主治医によるとカニューレを装着する目的は主に気切孔を保つためで、カニューレを外したままにしていると胃瘻同様、自然の治癒力でせっかく開けた気切孔が閉じようとするらしい。しゃべれないストレスから脱したくて、一日も早くスピーチカニューレに交換~退院を熱望し、当初の予定通りレティナ・カニューレをすることとなった。レティナ・カニューレは簡単なワンウェイバルブを装着することにより発話が可能になる。まったく声が出せない一週間を過ごし、耳鼻科の診療室でいよいよスピーチカニューレに交換だ。「第一声はどうする?」「英語しか発せない新キャラクターで行こうか(笑)?」と考えながら診察を待った。ところがカニューレを装着する刺激で咳き込んでしまい、「ゲホゲホ」と私の大きな「第一声」が響き渡った。

 

術後一週間は口からの食事を禁じられ、退院前にはカニューレを装着することにより食道が圧迫されても嚥下機能に影響がないか、歯科医にもなじみのあるVF(嚥下造影検査)も受けた。食事を取り上げられるなんて当時の私にはまっぴら御免だったので、合格することを願いながら真剣に飲み込んだ。その甲斐あって無事に合格。退院するとその足で「合格祝い」の焼肉へと直行し、自己流の焼肉嚥下試験(笑)を行い、嚥下機能に低下のないことを確認して安心した。

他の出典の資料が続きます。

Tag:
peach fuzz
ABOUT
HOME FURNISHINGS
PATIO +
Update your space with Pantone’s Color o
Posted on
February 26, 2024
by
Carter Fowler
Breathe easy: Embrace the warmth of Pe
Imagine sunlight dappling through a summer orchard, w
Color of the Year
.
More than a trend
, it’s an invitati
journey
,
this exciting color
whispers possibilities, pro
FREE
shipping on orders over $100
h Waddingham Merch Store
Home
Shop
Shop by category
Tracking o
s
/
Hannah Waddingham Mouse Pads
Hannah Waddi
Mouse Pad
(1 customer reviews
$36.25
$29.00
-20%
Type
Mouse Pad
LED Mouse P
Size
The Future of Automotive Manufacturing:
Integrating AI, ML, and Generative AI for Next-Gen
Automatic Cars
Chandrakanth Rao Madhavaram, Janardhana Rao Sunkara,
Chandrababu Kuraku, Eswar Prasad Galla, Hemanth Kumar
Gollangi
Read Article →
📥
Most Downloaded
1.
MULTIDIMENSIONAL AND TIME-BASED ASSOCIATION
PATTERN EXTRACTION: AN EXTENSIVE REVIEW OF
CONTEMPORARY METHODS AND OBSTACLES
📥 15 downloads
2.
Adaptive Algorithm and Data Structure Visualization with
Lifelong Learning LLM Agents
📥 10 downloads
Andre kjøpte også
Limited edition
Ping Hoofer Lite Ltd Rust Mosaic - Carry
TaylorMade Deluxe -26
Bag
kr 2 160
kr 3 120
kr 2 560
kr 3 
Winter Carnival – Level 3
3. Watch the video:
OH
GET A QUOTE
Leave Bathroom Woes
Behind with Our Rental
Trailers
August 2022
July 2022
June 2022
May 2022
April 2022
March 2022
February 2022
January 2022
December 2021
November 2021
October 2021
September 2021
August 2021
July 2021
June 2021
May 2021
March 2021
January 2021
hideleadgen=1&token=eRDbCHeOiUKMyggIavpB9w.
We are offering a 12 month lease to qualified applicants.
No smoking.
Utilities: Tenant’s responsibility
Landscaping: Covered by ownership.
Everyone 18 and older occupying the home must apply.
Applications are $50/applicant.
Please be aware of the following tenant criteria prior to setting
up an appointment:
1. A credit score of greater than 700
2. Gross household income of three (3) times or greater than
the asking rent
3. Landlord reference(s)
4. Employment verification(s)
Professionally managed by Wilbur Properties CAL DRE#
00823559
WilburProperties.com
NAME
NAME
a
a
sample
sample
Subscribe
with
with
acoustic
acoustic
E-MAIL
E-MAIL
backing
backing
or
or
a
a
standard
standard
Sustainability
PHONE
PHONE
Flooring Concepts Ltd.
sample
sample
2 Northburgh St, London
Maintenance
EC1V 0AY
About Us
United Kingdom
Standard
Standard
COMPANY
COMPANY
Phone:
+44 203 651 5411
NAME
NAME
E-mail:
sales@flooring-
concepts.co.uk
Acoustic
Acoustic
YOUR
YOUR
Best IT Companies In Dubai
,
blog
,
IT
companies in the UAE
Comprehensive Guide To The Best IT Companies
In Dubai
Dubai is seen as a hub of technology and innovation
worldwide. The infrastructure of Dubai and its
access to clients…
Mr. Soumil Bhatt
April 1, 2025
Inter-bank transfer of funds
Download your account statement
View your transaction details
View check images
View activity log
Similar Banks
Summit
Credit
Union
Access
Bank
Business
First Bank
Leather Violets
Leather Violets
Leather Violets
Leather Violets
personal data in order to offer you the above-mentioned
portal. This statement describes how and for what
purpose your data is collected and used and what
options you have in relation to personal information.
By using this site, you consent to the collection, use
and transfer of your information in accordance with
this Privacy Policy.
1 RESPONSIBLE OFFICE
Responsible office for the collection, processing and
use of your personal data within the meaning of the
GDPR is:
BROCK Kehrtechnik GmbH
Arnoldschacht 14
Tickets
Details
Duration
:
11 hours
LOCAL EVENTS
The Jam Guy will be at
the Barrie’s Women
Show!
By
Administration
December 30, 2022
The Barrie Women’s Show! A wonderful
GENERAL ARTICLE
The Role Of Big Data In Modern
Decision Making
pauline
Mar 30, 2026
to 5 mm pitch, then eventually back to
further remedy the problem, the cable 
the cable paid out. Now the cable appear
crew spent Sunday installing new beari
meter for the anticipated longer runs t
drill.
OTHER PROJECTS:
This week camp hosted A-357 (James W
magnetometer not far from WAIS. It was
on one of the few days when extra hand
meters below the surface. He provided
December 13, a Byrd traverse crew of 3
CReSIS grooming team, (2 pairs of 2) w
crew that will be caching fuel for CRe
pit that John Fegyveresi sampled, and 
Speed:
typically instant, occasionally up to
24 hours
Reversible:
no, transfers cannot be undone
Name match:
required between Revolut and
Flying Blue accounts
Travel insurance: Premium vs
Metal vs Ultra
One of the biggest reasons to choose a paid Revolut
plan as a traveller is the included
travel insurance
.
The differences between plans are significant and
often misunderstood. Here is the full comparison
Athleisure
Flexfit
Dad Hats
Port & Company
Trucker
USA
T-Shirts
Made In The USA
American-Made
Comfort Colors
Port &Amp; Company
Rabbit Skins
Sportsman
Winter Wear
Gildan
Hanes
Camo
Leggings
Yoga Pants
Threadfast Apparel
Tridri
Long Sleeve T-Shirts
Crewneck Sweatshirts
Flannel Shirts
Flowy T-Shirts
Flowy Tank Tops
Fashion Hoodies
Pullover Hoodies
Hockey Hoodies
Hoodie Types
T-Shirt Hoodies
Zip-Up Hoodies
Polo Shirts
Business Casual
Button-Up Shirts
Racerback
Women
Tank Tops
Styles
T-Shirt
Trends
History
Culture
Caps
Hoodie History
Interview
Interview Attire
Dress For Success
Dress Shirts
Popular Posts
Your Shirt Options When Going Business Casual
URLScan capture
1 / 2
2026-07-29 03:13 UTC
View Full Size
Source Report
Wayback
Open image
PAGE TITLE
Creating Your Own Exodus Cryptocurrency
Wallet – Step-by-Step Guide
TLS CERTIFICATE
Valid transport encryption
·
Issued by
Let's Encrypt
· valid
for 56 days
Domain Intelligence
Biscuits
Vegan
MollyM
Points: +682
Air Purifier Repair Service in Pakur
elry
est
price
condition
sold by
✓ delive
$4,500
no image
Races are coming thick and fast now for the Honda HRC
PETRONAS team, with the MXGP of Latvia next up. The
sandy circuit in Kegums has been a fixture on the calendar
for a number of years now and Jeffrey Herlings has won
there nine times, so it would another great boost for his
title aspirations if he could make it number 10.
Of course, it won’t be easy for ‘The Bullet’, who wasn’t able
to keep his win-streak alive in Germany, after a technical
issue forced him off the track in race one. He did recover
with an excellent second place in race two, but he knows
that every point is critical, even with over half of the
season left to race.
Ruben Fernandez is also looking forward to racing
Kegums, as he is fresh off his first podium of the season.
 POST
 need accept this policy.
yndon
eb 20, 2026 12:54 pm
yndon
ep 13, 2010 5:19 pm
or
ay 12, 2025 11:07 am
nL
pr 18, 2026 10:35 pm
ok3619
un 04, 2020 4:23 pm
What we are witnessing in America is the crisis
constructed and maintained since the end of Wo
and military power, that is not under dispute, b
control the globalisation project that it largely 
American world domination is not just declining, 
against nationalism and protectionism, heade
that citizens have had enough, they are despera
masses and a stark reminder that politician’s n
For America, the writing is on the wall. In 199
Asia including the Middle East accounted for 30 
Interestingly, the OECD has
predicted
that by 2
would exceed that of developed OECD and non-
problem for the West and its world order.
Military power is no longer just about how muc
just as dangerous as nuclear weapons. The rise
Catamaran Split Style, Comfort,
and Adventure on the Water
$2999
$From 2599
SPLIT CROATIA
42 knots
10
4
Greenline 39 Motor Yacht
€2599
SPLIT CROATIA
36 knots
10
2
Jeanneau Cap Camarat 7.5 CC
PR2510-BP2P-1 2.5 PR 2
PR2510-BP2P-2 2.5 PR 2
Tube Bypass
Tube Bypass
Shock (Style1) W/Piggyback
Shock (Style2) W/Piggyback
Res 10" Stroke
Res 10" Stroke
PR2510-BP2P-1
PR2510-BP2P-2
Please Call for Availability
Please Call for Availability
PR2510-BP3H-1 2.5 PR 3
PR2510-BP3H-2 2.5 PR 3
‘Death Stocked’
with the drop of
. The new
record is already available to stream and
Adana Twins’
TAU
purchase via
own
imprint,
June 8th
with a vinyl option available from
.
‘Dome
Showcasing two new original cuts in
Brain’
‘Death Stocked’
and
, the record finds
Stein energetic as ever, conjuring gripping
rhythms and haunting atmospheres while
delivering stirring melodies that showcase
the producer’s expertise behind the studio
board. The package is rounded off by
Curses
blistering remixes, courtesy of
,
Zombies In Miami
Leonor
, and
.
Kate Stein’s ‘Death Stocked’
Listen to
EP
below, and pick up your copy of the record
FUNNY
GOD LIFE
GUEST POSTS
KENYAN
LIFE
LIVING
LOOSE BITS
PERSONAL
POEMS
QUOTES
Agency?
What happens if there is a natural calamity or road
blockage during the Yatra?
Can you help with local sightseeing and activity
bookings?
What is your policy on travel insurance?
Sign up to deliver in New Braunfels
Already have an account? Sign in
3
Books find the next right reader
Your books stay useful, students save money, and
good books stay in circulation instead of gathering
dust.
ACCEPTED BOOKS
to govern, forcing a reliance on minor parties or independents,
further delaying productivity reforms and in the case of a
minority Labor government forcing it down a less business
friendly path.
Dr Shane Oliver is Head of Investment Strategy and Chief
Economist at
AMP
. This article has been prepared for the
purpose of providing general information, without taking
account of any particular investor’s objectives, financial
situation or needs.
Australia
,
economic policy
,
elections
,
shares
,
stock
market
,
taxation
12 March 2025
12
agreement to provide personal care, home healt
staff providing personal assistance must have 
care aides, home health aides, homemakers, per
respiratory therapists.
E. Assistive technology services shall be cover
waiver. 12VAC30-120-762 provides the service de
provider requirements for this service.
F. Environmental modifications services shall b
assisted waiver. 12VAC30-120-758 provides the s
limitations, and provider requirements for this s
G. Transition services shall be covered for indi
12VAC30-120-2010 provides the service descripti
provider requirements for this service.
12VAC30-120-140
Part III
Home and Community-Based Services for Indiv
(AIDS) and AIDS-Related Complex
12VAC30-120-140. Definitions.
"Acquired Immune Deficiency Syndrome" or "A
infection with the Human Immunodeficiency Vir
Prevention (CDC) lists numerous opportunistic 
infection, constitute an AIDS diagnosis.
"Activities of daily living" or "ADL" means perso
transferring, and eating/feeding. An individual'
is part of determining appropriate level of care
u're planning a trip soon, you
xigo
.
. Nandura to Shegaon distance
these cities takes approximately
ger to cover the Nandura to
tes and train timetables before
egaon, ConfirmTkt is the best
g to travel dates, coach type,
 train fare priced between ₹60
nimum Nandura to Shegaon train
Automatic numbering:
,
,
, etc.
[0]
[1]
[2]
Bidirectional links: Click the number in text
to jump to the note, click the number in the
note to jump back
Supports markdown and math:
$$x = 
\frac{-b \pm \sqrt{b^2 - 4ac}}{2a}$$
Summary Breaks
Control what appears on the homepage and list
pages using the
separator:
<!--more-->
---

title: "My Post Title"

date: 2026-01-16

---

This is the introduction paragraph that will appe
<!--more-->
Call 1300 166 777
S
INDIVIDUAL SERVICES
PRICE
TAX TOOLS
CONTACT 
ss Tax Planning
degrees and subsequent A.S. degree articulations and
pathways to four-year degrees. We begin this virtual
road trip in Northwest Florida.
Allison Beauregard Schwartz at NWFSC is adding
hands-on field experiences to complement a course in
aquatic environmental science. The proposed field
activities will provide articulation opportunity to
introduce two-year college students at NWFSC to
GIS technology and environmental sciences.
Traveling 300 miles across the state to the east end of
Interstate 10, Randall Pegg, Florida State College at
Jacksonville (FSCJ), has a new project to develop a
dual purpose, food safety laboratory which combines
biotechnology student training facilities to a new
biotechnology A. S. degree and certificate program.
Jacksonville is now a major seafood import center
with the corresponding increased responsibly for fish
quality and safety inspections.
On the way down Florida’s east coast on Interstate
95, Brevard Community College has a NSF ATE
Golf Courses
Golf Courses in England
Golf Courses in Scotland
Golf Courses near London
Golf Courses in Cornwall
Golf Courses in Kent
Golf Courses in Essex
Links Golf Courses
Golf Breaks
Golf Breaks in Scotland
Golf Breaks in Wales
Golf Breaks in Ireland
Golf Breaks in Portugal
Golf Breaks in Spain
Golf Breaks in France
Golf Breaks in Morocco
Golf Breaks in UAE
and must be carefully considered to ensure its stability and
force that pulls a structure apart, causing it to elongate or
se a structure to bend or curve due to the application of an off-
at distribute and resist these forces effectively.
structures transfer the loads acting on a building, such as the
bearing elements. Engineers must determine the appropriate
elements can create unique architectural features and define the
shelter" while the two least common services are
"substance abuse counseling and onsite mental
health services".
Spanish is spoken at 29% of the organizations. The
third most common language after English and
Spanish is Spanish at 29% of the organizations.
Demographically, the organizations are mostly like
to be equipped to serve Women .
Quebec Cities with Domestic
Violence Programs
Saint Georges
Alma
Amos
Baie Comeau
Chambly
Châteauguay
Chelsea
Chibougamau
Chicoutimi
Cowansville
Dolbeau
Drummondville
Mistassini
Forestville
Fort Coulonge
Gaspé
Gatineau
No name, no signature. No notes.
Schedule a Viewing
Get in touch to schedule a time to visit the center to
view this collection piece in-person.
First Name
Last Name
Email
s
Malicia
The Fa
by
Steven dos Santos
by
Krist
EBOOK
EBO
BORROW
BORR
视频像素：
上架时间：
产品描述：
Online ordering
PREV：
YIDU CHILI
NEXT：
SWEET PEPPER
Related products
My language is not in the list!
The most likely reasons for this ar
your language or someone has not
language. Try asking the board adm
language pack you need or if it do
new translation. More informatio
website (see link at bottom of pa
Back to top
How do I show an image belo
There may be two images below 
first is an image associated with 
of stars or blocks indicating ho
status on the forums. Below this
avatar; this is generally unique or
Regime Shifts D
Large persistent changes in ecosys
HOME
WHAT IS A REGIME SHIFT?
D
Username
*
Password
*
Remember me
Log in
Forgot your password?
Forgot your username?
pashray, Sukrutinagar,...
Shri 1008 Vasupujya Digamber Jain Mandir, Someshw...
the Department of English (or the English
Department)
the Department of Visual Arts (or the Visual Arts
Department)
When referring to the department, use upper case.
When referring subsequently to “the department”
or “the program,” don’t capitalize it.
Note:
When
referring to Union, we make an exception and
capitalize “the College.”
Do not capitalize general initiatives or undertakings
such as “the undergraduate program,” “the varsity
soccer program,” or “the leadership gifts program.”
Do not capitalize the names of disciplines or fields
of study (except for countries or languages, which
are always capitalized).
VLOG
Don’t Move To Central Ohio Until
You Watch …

これで無事、「鼻がのどに移設」された訳だ。

 

まとめ

術後しばらくは積極的に気管切開孔を使うことはなかったのだが、食事の際に誤嚥すると気管切開孔からご飯粒が出てきたり、誤嚥性肺炎を起こした際には気管切開孔からしっかり痰吸引できたことで重症化を防いでくれた。気管切開を受けていなかったらと思うとゾッとする程だ。私は早めに気管切開を受けたが同病患者の中にはなかなか決心がつかずに先延ばししてしまい、命を落とす方もいる。胃瘻造設と異なり、失うモノも多いうえに苦痛を伴う気管切開だが、「人工呼吸器を装着して生きる」決心をしたならば、人工呼吸器の装着時期にとらわれることなく、早めに受けていた方が安心だろう。

 

輪状甲状間膜切開と気管切開の違い

 

緊急時に行われる「輪状甲状間膜(靭帯)切開」と「気管切開」は目的や部位が似通っていることからしばしば混同されているが、私の受けたのは輪状軟骨や甲状腺より下の気管を直接開窓したものだ。我々の歯科領域でも「印象材を喉に詰まらせて窒息」という可能性もゼロではないので、一刻を争う窒息という緊急時にはエアウェイ確保のために自信をもって「輪状甲状間膜(靭帯) 穿刺・切開」が行える様、研鑽を積んでおくべきだろう。そう言う当の本人は全く自信がないが・・・(笑)

(つづく)

※本連載は歯科医向けの連載ですので専門用語を含みます。